Of course, if that was it, then it'd be easy to claim that now that I pass, nothing further is needed.  I can even look back at my FFS and do recall that for the most part, I passed before that surgery.  So the argument could have been made none of that was required.  However, after FFS and seeing my results, and looking at myself in the mirror every day has made me feel so much better about my self than I can describe to someone who already feels just fine with their face.  I don't think I've been 'clocked' since my operation and that helps me feel good about myself too, but with or without societies acceptance of me - it still benefited ME.  So it's not about trying to pass, so much as it is being comfortable in my own skin.
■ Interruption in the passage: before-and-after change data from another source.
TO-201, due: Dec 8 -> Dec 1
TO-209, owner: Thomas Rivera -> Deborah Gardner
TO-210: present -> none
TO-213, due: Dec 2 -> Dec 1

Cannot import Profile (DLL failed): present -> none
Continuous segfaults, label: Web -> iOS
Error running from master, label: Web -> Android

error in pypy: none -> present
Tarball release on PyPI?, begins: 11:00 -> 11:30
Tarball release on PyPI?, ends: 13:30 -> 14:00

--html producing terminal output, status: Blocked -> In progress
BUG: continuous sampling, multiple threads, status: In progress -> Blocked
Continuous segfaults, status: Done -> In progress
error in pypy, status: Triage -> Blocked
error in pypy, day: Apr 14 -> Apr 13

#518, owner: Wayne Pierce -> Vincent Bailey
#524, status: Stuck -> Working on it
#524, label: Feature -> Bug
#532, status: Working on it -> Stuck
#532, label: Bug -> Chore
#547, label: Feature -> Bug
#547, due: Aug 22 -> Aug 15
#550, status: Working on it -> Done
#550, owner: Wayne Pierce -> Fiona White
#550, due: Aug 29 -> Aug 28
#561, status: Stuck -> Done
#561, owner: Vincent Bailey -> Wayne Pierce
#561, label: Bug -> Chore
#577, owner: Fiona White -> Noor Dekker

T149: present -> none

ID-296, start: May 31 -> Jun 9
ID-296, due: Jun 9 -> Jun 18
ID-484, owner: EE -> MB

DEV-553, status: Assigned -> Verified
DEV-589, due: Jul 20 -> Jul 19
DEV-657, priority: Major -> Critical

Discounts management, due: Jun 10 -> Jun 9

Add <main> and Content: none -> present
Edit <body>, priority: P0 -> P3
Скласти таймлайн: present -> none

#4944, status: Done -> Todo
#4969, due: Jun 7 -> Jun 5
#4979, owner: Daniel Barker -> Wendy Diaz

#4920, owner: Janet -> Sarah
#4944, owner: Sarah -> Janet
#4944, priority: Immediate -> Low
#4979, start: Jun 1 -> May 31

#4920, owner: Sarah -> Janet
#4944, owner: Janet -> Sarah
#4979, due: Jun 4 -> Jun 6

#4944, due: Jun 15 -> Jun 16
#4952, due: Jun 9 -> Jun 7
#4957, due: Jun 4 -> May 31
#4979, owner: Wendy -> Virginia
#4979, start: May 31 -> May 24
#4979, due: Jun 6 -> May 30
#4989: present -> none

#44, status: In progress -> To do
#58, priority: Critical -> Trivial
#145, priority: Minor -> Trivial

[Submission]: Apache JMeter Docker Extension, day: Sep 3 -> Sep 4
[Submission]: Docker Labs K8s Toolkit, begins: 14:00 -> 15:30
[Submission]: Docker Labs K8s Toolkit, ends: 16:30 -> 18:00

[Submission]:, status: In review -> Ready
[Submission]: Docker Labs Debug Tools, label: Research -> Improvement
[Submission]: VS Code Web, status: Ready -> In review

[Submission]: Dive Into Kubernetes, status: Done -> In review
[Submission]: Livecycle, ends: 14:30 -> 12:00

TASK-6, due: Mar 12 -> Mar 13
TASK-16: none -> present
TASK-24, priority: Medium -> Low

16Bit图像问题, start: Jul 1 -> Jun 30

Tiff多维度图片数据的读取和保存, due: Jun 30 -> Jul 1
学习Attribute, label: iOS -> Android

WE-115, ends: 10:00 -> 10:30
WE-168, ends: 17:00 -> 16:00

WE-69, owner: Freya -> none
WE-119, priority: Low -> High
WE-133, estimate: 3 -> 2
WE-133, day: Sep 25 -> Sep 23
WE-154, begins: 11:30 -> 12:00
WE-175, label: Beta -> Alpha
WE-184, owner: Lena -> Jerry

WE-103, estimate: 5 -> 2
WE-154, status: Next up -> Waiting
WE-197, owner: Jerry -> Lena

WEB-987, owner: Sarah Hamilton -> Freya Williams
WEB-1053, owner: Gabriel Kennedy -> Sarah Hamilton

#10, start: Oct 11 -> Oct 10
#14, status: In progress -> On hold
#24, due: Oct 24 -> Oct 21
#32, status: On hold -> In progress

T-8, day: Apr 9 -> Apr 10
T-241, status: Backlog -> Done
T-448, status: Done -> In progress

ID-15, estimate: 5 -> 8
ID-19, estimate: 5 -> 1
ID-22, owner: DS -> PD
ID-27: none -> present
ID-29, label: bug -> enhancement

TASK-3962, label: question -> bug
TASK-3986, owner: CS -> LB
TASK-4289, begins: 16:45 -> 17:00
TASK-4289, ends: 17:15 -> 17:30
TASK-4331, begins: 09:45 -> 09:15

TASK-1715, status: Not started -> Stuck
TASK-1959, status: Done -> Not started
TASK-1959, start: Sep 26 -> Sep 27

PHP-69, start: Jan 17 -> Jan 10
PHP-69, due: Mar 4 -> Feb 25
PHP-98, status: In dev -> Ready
So breast augmentation - again that uniquely feminine body part that clearly shows that your female.  Will it help me look more convincing?  Sure, but it's not for everyone else, it's for me so I can stop whinning about my really small breasts.  Something that can't develop well enough on it's own.  I'll feel better and I don't need the general public to agree or disagree with me on the need for it.  It's not about passing, it's about being happy with my own body - which is not a concept to be taken lightly.  If you're not trans, it's hard to convey that feeling to you - being mismatched.  Aside from telling you to consider how you'd feel if you had to transition.  This would make you very uncomfortable with yourself, what you see and feel and how others perceive you.  But at least you'd know why you feel that way - you're in the wrong body.  Many trans people know from early on that they're in the wrong sexed body.  I only knew early on that something wasn't right, or more specifically, something about me was wrong.  Now live like that for 4 decades and you can get an idea of my perspective.

GRS surgery - this is pretty much the big item.  More than any other surgery, this will have so much impact on myself, much more so than anyone else.  The other physical changes have been all about appearance, but no one but myself is going to notice my genitals (accepting any future relationships of course).  If this were all about 'passing' this is one surgery that just plain isn't needed.  I guess in a way this proves it to me, that I'm not a cross dresser and it's not about how I look or how others perceive me.  It's ALL about how I perceive me and what I'm comfortable with.  So for me, if I could have only one surgery - this would have been it.